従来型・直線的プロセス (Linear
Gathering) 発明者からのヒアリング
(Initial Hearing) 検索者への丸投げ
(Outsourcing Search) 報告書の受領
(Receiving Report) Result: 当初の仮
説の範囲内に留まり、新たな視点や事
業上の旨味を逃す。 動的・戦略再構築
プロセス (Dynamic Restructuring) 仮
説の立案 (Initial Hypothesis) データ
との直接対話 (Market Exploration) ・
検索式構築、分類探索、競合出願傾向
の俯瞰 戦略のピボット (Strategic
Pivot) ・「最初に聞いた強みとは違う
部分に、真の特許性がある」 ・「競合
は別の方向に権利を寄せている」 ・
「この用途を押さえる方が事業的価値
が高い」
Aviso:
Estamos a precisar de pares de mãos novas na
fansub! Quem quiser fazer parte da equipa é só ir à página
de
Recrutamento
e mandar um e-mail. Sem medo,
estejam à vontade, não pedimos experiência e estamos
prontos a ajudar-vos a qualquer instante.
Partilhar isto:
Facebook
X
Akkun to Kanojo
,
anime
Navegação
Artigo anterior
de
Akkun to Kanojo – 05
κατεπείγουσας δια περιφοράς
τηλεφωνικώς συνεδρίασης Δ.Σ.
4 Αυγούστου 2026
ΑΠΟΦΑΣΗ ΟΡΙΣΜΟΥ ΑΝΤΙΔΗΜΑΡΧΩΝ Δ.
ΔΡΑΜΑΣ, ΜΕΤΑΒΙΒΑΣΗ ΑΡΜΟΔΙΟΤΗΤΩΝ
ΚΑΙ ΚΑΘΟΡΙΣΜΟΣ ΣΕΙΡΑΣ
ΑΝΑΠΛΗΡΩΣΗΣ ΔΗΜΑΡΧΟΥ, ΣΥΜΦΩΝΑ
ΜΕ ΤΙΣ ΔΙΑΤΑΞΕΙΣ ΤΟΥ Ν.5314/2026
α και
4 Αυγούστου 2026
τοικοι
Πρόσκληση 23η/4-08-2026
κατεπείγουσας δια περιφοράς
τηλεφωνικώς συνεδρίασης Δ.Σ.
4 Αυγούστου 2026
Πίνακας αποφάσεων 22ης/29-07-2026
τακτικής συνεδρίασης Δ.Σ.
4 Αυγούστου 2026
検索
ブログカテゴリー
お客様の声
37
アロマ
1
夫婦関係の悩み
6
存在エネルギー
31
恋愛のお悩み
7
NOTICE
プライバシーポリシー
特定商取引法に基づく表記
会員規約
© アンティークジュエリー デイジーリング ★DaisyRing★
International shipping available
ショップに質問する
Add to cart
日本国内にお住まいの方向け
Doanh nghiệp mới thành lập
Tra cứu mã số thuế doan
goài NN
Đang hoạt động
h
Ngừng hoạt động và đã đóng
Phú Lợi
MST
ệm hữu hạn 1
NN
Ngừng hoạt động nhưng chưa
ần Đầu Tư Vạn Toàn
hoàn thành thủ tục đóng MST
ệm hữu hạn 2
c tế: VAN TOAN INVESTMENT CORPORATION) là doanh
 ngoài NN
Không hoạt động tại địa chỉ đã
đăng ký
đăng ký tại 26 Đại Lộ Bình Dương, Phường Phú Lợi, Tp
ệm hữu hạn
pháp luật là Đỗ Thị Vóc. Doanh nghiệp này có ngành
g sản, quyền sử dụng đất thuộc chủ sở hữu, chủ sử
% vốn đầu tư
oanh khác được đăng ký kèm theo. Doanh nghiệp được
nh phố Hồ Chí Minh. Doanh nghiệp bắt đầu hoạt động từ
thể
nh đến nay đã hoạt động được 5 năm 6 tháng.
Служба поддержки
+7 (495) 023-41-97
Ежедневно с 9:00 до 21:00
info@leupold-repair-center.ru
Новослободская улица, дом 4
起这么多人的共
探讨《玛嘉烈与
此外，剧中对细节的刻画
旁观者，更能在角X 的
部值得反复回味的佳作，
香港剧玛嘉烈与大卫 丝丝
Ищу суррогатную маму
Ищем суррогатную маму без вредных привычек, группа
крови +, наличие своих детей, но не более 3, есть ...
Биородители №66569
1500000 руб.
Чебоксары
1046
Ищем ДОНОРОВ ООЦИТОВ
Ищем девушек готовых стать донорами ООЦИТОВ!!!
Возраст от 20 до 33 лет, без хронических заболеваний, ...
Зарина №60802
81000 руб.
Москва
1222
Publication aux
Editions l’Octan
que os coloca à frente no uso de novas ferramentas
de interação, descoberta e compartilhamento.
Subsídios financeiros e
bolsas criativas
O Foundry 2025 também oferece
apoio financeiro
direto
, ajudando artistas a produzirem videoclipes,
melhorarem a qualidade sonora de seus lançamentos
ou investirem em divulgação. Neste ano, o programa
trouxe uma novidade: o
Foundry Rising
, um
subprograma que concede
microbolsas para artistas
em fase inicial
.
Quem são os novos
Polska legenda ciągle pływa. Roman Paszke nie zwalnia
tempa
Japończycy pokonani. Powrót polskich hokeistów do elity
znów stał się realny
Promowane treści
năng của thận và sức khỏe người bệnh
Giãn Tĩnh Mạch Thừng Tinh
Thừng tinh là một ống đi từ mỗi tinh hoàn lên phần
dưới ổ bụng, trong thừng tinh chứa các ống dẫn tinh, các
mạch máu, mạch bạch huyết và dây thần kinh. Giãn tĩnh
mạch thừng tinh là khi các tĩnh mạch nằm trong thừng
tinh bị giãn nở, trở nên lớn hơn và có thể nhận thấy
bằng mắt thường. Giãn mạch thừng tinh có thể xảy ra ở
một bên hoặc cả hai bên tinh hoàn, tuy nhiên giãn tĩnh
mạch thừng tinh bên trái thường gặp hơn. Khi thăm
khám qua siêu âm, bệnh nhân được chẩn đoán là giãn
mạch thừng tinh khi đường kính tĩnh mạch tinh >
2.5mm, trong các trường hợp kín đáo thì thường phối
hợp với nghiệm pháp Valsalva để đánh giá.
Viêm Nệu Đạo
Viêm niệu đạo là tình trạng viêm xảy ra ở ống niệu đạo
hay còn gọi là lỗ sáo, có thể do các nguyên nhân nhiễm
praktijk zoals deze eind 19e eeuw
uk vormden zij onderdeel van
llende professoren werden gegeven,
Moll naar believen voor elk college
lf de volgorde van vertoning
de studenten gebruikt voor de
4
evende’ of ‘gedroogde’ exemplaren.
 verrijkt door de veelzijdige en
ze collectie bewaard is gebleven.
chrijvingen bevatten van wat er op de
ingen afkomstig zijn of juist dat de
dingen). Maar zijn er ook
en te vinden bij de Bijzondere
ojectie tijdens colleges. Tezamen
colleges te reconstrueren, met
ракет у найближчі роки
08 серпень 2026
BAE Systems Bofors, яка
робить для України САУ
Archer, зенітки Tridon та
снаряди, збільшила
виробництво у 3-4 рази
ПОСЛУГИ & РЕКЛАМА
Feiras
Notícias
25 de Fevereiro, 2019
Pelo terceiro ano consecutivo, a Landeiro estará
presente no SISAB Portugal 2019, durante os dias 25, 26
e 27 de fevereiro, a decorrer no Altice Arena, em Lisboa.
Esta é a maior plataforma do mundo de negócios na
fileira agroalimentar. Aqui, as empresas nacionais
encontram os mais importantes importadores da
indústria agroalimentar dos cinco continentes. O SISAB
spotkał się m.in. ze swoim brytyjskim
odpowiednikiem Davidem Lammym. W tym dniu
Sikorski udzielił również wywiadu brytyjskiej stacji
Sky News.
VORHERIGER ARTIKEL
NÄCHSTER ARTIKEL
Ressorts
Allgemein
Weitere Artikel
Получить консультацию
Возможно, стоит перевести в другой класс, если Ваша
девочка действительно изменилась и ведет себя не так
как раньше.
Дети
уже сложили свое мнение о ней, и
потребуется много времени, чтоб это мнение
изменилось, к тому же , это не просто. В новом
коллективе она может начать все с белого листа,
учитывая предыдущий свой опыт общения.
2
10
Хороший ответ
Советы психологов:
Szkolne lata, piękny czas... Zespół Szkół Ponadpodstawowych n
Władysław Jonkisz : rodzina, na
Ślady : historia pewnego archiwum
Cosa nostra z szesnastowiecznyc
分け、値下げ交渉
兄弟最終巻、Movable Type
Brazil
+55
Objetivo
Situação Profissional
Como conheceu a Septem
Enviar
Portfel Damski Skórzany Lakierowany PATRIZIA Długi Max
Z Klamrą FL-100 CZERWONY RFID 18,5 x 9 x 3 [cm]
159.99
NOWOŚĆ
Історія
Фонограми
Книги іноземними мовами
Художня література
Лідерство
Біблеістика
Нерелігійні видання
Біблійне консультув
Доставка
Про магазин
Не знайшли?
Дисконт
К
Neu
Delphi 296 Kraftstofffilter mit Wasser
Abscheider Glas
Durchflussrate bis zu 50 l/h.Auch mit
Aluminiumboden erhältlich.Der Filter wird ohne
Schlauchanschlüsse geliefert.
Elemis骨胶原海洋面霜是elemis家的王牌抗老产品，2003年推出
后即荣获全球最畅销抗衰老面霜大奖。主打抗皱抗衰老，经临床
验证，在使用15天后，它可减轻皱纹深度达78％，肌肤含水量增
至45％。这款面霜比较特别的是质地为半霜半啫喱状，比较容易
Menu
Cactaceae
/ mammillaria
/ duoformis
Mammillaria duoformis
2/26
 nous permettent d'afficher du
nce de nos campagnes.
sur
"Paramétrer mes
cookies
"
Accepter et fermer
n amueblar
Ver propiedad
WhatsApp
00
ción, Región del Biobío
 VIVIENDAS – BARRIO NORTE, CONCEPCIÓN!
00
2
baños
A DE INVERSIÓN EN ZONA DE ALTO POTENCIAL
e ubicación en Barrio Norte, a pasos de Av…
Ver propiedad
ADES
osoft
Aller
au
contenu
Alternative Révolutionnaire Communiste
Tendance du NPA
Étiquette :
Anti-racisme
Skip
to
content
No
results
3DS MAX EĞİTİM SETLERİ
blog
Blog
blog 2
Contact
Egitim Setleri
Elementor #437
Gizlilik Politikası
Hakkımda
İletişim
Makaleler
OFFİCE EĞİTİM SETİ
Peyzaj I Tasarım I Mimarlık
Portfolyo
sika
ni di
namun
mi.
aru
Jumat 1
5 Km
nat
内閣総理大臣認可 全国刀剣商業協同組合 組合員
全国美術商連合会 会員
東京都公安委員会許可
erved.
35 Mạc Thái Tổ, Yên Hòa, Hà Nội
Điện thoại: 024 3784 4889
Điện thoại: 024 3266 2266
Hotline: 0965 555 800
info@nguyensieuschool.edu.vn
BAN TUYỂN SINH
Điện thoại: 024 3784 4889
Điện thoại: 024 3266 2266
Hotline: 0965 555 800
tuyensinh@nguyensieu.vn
○ ○ ○ ○
What you need to do: All lines of the entries containing the string "thường" must be shown in full.

Solution to this task:
bằng mắt thường. Giãn mạch thừng tinh có thể xảy ra ở
mạch thừng tinh bên trái thường gặp hơn. Khi thăm
2.5mm, trong các trường hợp kín đáo thì thường phối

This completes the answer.